Na prática, isso significa que empresas poderão não apenas descobrir o que você pensa e o que te motiva, mas também prever seu comportamento em diversas situações. Essas informações serão vendidas para aqueles que quiserem tirar vantagem do que você fará antes mesmo de você saber.
E como essas empresas terão acesso a dados tão íntimos? A resposta está no uso de chatbots baseados em grandes modelos de linguagem.
SEUS PENSAMENTOS PODEM REVELAR SEUS PRÓXIMOS PASSOS
Esse monitoramento de pensamentos e comportamentos será facilitado pela forma como interagimos com computadores e a com a internet. Aos poucos, estamos deixando de clicar em links e passando a conversar com assistentes virtuais e chatbots.
Usando IA, as empresas poderão prever com precisão suas futuras ações. Essas previsões serão então vendidas para anunciantes, que criarão campanhas personalizadas com base no que você pretende fazer. E esses anúncios vão aparecer de forma sutil, dentro de conversas aparentemente normais com seu chatbot favorito.

No artigo, os pesquisadores explicam: “na economia da intenção, um modelo de linguagem pode, a baixo custo, cruzar fatores como ritmo de fala, posicionamento político, vocabulário, idade, gênero e preferências do usuário com lances intermediados, maximizando as chances de atingir um objetivo – como vender um ingresso de cinema, por exemplo.”
Esse nível de publicidade personalizada baseada em intenções futuras vai muito além dos anúncios direcionados que conhecemos hoje, que ainda dependem de dados mais simples, como idade, localização e histórico de navegação.
Mas a economia da intenção não se limita a tornar os anúncios mais invasivos e a corroer ainda mais nossa privacidade. Ela também pode influenciar nossas crenças, plantar novas ideologias e até manipular eleições.
"A ORIGEM", MAS COM IA NO LUGAR DE SONHOS
Além de prever suas ações, os chatbots podem ser usados para influenciar seus pensamentos e persuadi-lo a agir de acordo com os interesses de empresas, anunciantes e até governos.
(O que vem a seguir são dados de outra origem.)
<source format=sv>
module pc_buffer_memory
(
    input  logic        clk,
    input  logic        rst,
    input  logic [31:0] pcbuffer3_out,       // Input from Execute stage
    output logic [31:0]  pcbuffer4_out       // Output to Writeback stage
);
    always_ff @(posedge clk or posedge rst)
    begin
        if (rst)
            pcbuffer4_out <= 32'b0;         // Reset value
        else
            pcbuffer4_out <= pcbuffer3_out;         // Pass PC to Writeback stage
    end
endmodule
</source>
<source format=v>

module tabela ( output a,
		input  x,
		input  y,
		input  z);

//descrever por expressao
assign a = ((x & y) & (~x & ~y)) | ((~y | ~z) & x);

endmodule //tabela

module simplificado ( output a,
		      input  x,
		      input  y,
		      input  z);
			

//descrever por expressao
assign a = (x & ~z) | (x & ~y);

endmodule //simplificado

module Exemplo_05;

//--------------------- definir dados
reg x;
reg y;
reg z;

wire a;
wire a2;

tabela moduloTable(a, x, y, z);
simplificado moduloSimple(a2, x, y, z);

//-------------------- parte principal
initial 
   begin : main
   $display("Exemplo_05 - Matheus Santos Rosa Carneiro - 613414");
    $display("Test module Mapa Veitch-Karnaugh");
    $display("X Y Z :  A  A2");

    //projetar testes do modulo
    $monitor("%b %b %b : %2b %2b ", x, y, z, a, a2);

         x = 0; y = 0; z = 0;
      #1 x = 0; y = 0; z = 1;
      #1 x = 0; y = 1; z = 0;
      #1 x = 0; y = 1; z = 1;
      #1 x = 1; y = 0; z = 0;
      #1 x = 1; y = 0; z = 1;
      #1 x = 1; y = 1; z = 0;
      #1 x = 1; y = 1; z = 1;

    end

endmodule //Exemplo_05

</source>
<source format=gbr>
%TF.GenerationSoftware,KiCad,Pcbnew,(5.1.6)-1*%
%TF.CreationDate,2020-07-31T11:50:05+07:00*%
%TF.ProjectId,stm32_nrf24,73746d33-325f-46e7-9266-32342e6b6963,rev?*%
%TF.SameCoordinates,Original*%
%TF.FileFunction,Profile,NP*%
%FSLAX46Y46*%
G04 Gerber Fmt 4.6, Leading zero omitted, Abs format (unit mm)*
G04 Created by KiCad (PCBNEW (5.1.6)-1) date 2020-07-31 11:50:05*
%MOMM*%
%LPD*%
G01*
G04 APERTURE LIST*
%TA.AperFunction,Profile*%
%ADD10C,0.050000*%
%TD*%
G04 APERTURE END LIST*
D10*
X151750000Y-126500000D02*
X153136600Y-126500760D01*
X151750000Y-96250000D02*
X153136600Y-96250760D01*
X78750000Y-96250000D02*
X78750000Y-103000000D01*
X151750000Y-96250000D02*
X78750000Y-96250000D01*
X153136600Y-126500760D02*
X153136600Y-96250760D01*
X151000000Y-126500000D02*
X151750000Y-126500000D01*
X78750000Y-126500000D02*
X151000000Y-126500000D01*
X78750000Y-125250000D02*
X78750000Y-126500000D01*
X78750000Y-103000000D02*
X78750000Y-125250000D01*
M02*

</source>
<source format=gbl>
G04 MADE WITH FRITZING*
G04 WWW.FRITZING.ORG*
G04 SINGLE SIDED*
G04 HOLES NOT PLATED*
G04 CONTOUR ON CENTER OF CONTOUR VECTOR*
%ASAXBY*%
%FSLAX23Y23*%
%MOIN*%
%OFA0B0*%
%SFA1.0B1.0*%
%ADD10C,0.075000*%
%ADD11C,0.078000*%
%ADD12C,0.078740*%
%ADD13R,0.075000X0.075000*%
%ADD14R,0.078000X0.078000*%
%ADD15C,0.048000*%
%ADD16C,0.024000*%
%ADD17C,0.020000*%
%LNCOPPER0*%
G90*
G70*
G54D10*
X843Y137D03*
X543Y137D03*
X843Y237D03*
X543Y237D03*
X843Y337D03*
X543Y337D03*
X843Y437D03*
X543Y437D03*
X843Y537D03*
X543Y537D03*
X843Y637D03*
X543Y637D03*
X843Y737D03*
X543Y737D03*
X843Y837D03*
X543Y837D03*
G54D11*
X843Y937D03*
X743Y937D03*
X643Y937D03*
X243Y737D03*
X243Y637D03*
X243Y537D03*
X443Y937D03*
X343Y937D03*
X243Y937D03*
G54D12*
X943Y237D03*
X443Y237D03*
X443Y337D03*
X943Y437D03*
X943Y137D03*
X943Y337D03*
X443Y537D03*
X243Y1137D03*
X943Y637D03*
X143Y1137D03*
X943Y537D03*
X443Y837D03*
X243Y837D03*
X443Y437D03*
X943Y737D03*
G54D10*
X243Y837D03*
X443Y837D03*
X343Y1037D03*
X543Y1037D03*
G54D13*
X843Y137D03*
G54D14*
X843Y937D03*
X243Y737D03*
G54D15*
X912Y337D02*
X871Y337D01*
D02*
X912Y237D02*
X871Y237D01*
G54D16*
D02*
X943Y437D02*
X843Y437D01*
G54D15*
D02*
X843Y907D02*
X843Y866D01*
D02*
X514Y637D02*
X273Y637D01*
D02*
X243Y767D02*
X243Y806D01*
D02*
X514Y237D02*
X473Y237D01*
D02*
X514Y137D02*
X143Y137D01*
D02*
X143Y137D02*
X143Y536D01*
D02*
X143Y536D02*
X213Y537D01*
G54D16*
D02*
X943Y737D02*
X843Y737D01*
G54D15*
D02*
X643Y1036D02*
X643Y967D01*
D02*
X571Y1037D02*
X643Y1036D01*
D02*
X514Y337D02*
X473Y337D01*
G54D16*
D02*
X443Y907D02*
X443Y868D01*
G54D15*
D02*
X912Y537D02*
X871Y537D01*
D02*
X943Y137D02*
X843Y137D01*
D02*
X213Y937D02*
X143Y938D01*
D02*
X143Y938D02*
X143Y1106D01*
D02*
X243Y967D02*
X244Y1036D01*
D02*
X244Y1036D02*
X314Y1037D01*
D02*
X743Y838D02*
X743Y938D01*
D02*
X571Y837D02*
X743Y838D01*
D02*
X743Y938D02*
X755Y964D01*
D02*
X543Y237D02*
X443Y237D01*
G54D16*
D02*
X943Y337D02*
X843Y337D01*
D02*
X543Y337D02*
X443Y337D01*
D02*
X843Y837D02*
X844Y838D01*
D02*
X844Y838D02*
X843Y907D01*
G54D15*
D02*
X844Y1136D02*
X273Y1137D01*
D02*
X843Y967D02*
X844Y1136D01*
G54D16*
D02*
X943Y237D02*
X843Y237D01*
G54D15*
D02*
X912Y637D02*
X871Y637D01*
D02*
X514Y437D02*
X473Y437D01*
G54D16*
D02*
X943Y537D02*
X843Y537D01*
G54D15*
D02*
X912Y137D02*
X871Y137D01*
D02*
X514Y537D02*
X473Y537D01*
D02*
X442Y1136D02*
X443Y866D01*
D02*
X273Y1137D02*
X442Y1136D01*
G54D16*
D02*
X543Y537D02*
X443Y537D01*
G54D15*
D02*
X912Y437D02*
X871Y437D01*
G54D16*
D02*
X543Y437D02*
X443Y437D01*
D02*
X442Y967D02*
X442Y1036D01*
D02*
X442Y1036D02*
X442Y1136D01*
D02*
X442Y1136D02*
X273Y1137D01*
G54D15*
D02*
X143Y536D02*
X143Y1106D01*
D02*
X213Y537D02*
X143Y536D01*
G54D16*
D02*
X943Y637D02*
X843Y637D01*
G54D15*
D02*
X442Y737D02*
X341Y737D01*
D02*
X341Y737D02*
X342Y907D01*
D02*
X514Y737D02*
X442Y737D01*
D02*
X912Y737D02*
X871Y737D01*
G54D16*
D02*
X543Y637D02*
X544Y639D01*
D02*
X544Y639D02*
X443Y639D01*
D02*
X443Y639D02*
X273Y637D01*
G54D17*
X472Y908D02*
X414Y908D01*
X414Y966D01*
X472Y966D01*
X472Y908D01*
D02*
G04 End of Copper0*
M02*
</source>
“Hoje, agentes de IA já encontram formas sutis de manipular suas motivações – como imitar seu jeito de escrever para parecerem familiares ou antecipar o que você diria, com base no comportamento de outras pessoas parecidas com você. A economia da intenção vai desafiar as normas democráticas ao submeter os usuários a formas ocultas de redirecionamento, intervenção e exploração de sinais de intenção.”
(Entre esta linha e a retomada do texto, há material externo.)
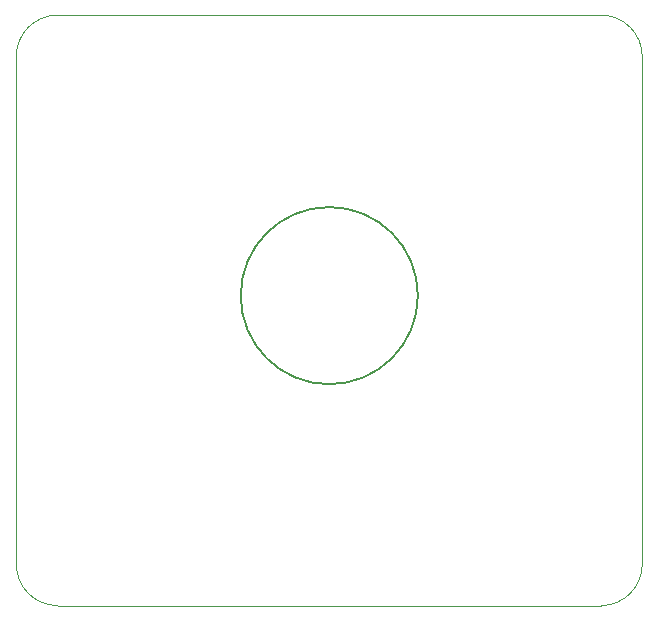
<source format=gbr>
G04 #@! TF.GenerationSoftware,KiCad,Pcbnew,6.0.6*
G04 #@! TF.CreationDate,2022-06-26T18:27:29+02:00*
G04 #@! TF.ProjectId,Sunmachine-A3,53756e6d-6163-4686-996e-652d41332e6b,rev?*
G04 #@! TF.SameCoordinates,Original*
G04 #@! TF.FileFunction,Profile,NP*
%FSLAX46Y46*%
G04 Gerber Fmt 4.6, Leading zero omitted, Abs format (unit mm)*
G04 Created by KiCad (PCBNEW 6.0.6) date 2022-06-26 18:27:29*
%MOMM*%
%LPD*%
G01*
G04 APERTURE LIST*
G04 #@! TA.AperFunction,Profile*
%ADD10C,0.100000*%
G04 #@! TD*
G04 #@! TA.AperFunction,Profile*
%ADD11C,0.200000*%
G04 #@! TD*
G04 APERTURE END LIST*
D10*
X121000000Y-63750000D02*
G75*
G03*
X117500000Y-67250000I0J-3500000D01*
G01*
X170500000Y-67250000D02*
G75*
G03*
X167000000Y-63750000I-3500000J0D01*
G01*
X167000000Y-113746100D02*
G75*
G03*
X170500000Y-110246070I0J3500000D01*
G01*
X167000000Y-113746070D02*
X121000000Y-113746070D01*
D11*
X151500000Y-87500000D02*
G75*
G03*
X151500000Y-87500000I-7500000J0D01*
G01*
D10*
X121000000Y-63750000D02*
X167000000Y-63750000D01*
X117500000Y-110239611D02*
X117500000Y-67250000D01*
X117500024Y-110239611D02*
G75*
G03*
X121000000Y-113746070I3506476J11D01*
G01*
X170500000Y-67250000D02*
X170500000Y-110246070D01*
M02*

</source>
É basicamente o filme “A Origem”, de Christopher Nolan, mas, em vez de usar sonhos para influenciar suas decisões, a economia da intenção vai usar inteligência artificial.

Os pesquisadores explicam: “[os grandes modelos de linguagem] proporcionam um nível de controle sobre a personalização de conteúdo que muitas vezes se disfarça em interações antropomórficas. O potencial de manipular indivíduos e grupos supera, e muito, os métodos rudimentares usados no escândalo da Cambridge Analytica, que dependiam apenas de ‘curtidas’ no Facebook.”
O estudo conclui que a ascensão de sistemas de IA generativa funcionando como “mediadores da interação humano-computador” marca a transição da economia da atenção para a economia da intenção. Se essa previsão estiver correta – e tudo indica que está –, essa nova era já está começando.
Os pesquisadores alertam que essa mudança vai abrir caminho para que diferentes atores influenciem as decisões humanas de formas inéditas. Isso pode afetar profundamente “aspirações como eleições livres e justas, uma imprensa independente, concorrência leal no mercado e outros pilares da democracia”.
É um aviso sério – e, infelizmente, os riscos são muito reais.